③緩和ケア科にかかっているひと。治療がなくなり、紹介されて病棟に入院したり、外来通院を続けている。
そして、
④標準治療はなくなったけど(もしくは拒否)、まだ何か治療は無いか、と民間療法や免疫療法、自費診療のクリニックなどに通う患者さん。

私は①~④全ての施設(科)で研修を受けたことがあるので、上記の全ての患者さんと話したことがあるけど、それぞれの群の患者さん達で、言っていることや価値観は全く違う。
②の患者さんは絶対にホスピスなんて行きたくない!という人が多いし、④の患者さんは化学治療も緩和も基本的には否定的な方が多い。

何が言いたいかというと、
自分が診ている患者さんだけで、全体を判断しちゃいけないな、
ということです。
特に緩和医は、自分のところに紹介されてくる患者さんだけを見て、
それまでの治療や、現在のがん治療の世界に対する批判を述べたりすることがあるが、
自分が診ている患者群も、実際にはかなり選りすぐられた人たちであることを理解した方がいい(これはがん診療に限らずいえることだが)。
実際には、ホスピスに行けず、腫瘍内科や外科が終末期を診ている、その患者さんたちの考え方・気持ちも聞き、その上で今後の緩和医療のあり方を考えるべきと思う。
多くの人たちがホスピスを拒否している、その現実を知るべきである。

自分の診療が、目の前の患者さん達から得られる偏った価値観のみで行われていないか、時々再考する必要がある。
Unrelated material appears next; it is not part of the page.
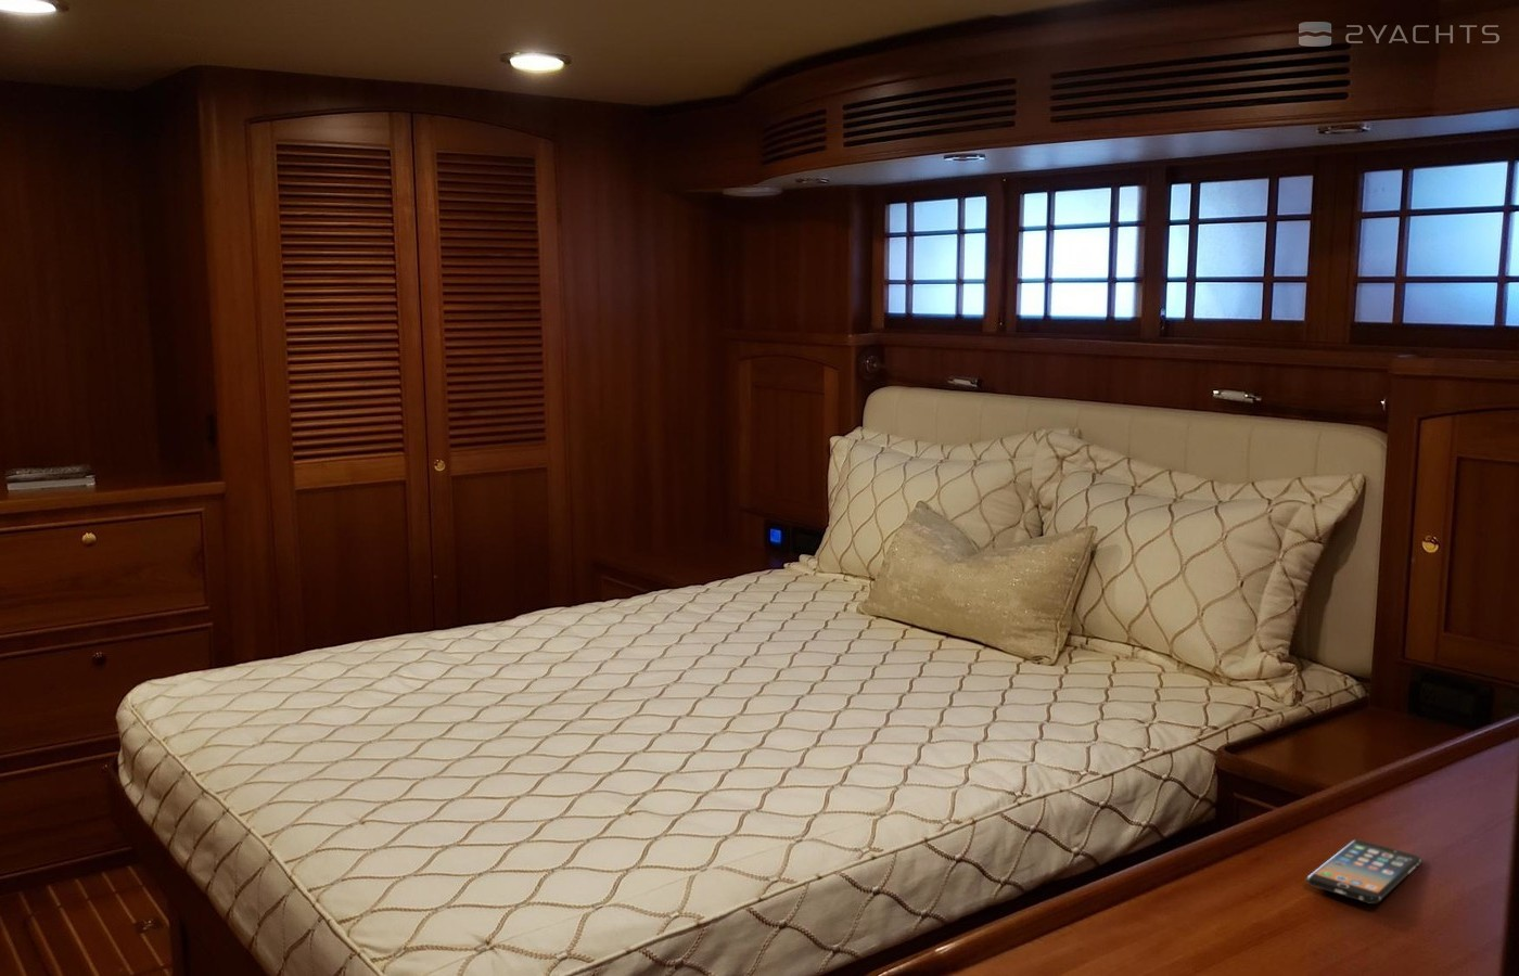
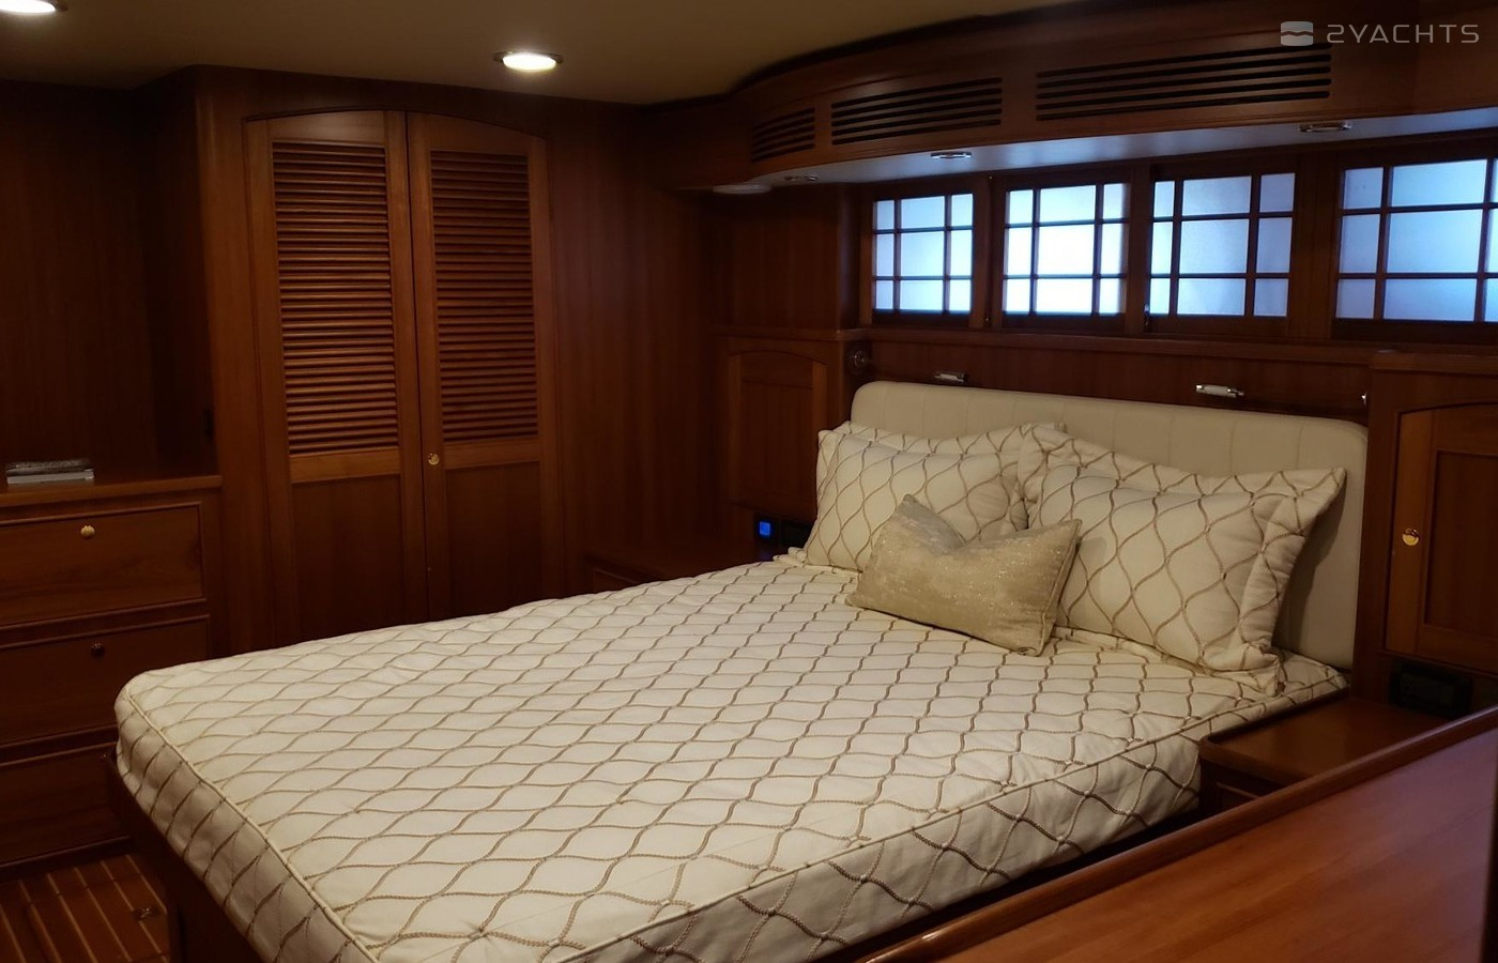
- smartphone [1305,839,1423,904]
特に、これから緩和医・腫瘍内科医を目指す人は、④の患者さんについては、通常の研修過程ではまず出会うことが無いので、是非一度そういう施設を求めて、見学に行くことをお勧めする。

医師はとかく自分たちの壁の中に閉じこもりがちだが、壁の外にも医療があることを知った方がいい。
それらの施設でやっている治療は、必ずしも正しいとは言えないことも多いが、そこに通っている患者さんの声を聞くことは、大きな意味があると思う。